Miba revenues up as company sees growth in automotive markets
December 3, 2014
Austria’s Miba AG has reported consolidated revenue of €498.3 million in the first three quarters of 2014–2015 (February 1 to October 31), up 8.3% compared to the first three quarters of 2013–2014. Earnings before interest and tax (EBIT) amounted to €62.9 million (previous year: €54.1 million).
“In the third quarter, we have again benefited from the positive performance in many of our sales markets and have exploited the resulting market opportunities well,” stated Chairman of the Management Board, F Peter Mitterbauer. From the beginning of the year the company stated that the automotive industry in Europe, USA and China, as well as the heavy truck market in Europe and USA were its growth drivers.
“At the same time we are, however, confronted by weaknesses in other markets that have already persisted for some time,” added Mitterbauer. Global demand for ships and mining equipment has continued to remain at historically low levels in recent months and the market for agricultural commercial vehicles declined.
“Thanks to our broad product portfolio, we were able to compensate for the weaknesses in some sectors with a strong performance in others. The range of products, from power electronics components to engine bearings and friction materials right through to sintered components stands us in good stead,” added Mitterbauer.
Miba reported that it is investing heavily in USA and China, where it sees the greatest opportunities for growth. In the first nine months of the fiscal year the company invested a total of €36.1 million in capacity expansions and in measures to improve productivity.
As of the October 31, 2014, Miba employed 5154 members of staff globally (including agency staff), an increase of more than 500 on the previous year. The increase in the number of employees is attributable to the initial consolidation of the Chinese company, EBG Shenzhen Ltd, in which the Miba Group holds 55% of the shares.

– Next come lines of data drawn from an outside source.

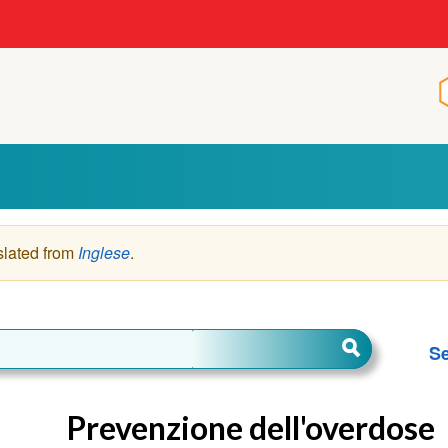
slated from
Inglese
.
Se
Prevenzione dell'overdose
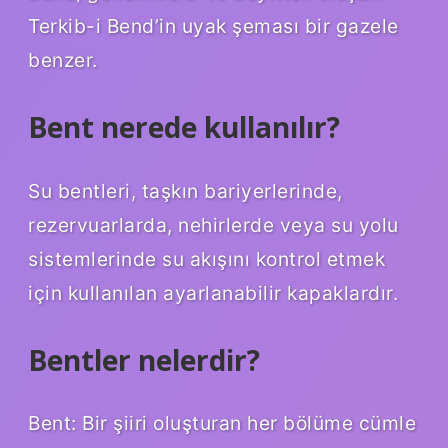
Terkib-i Bend’in uyak şeması bir gazele
benzer.
Bent nerede kullanılır?
Su bentleri, taşkın bariyerlerinde,
rezervuarlarda, nehirlerde veya su yolu
sistemlerinde su akışını kontrol etmek
için kullanılan ayarlanabilir kapaklardır.
Bentler nelerdir?
Bent: Bir şiiri oluşturan her bölüme cümle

Employees were also recruited at the Suzhou site in China as well as in Slovakia and Austria.
Expectations for the whole year results are stated as being mainly positive. “We are much more guarded and sceptical in our assessment of the next fiscal year,” stated Mitterbauer, pointing to among other things the weak investment climate especially in Europe and the effects of the geopolitical unrest which are difficult to predict. “For us, this means that we need to be even more vigilant and flexible because we want to continue to grow profitably in the future.”